Breaking news: HB 953 passed the House floor Wednesday May 7. This bill would delay the effects of the Common Core testing on school letter grades and teacher evaluations through the 2015-16 school year. White and his allies will surely try to kill this bill in the Senate Education Committee where proponents of Common Core seem to dominate.
The Advocate just printed two more slanted stories, here and here, suggesting that Republicans and K-12 students think the standards are great. But close inspection of the two surveys reported on does not show any real support for the Common Core. In the first story, only a minority of the Republicans surveyed say they think the Common Core standards are a good idea, and 40% did not know enough to give an opinion. One of the questions asked found that a significant minority support the standards, but that is only after they are told in the introduction that 75% of teachers believe the Common Core will improve student achievement.
Our survey on this blog had 71% of our respondents opposed to CCSS and PARCC. I am well aware that a voluntary survey such as we conducted is not considered a scientific survey, but at least the majority of the respondents were educators who were well versed on the standards because they are actually in the middle of implementing the standards.

EXERCISE INSTRUCTIONS:
Answer these questions from the Common Core post:
1. On what day and date did HB 953 pass the House floor?
2. What percentage of the Republicans in the first survey did not know enough to give an opinion?
3. What percentage of respondents to the blog's own survey opposed CCSS and PARCC?
The items are separate material, unrelated to the Common Core post.

ENTRIES SHOWN:
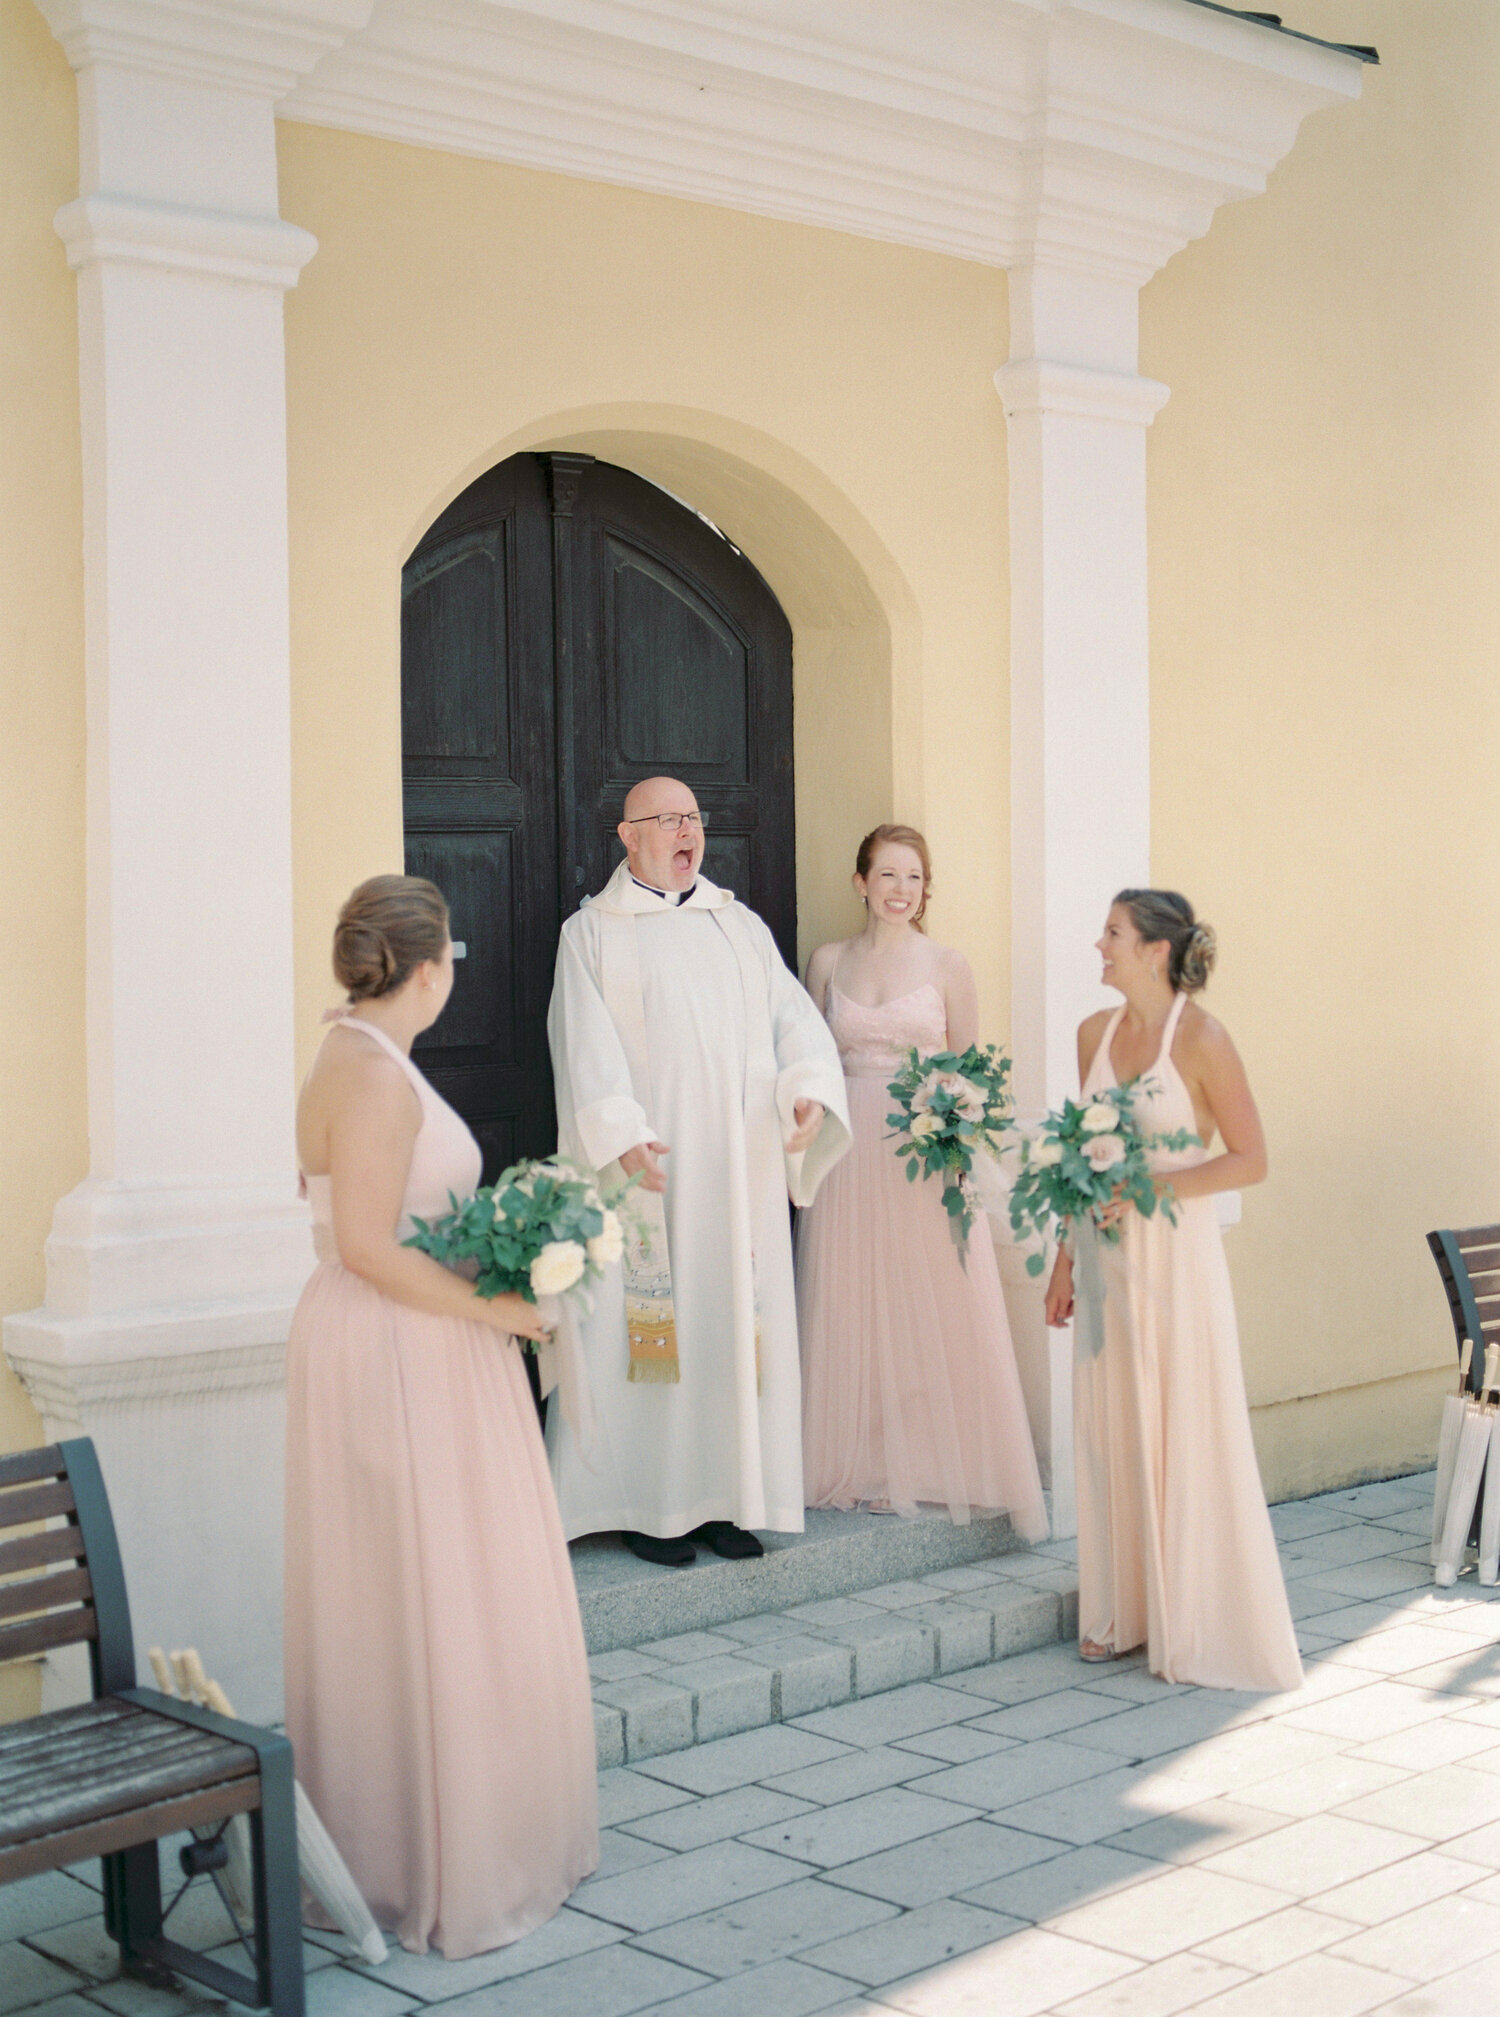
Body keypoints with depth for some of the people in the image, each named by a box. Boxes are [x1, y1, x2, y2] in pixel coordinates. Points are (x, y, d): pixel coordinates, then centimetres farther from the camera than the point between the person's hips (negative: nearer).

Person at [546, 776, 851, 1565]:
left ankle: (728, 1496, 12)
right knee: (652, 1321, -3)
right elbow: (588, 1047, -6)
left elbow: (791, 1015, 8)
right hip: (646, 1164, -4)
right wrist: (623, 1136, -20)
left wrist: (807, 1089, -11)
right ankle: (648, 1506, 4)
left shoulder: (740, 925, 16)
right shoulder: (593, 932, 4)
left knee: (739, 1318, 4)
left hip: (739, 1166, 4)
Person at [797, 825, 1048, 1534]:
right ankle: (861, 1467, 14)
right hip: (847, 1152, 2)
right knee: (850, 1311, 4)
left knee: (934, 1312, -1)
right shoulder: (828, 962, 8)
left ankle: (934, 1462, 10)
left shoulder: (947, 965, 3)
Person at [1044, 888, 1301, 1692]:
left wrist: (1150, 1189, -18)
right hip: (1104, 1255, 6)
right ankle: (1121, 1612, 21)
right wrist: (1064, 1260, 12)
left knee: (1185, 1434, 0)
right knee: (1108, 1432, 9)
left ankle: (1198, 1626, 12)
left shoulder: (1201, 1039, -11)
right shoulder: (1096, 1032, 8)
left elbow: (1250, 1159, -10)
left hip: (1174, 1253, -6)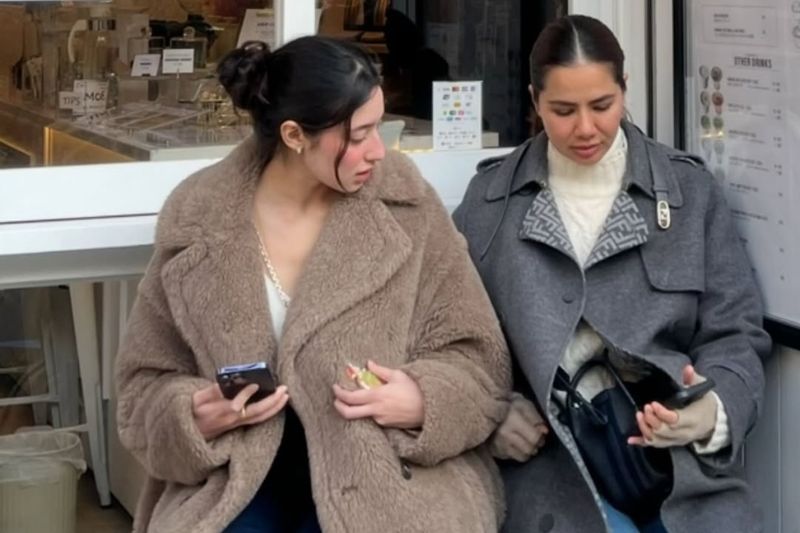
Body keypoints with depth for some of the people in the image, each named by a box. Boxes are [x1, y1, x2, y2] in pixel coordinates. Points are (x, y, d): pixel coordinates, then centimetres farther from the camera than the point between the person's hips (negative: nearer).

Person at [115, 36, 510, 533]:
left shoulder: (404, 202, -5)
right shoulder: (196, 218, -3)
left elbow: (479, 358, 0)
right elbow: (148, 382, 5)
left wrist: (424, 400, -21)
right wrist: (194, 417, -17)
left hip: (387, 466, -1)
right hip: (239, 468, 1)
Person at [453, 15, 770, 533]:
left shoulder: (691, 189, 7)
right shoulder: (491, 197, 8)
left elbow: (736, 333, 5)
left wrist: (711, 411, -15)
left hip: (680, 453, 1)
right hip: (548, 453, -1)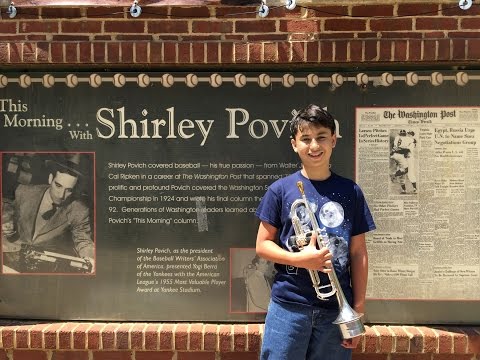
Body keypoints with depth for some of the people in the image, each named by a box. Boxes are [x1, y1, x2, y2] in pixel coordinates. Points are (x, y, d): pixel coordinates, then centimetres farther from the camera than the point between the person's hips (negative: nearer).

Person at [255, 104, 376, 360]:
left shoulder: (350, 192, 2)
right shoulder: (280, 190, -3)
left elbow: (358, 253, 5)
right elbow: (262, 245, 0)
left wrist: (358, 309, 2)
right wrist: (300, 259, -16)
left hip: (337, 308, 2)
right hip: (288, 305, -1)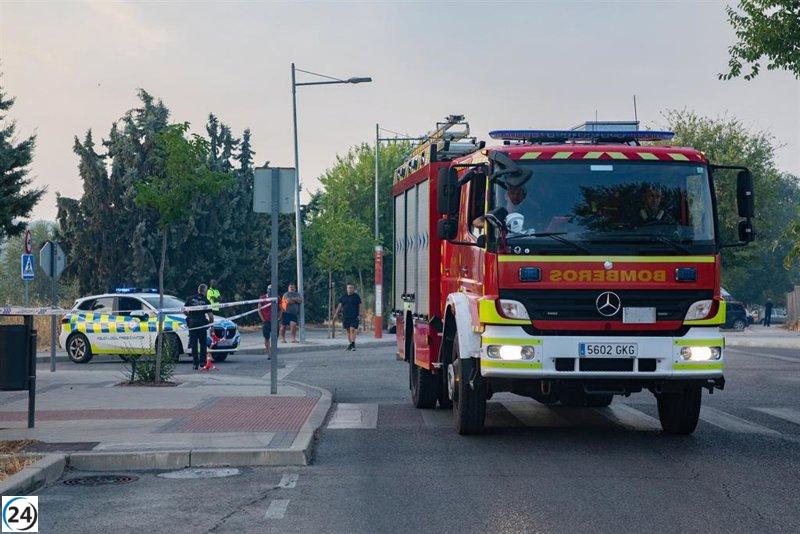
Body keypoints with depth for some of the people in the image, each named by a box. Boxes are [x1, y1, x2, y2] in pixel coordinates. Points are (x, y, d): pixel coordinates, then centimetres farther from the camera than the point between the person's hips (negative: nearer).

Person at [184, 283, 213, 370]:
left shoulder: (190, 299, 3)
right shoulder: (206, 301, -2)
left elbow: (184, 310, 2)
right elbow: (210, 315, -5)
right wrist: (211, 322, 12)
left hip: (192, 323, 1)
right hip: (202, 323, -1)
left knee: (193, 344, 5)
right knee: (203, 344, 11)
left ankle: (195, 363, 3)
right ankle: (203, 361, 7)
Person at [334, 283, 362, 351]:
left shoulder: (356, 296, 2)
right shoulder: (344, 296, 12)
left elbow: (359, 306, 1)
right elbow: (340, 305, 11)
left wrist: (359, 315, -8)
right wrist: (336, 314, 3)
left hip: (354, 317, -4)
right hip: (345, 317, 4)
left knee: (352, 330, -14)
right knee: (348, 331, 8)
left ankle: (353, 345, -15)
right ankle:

ANSWER FOR THIS EXERCISE:
1. Wednesday, May 7
2. 40%
3. 71%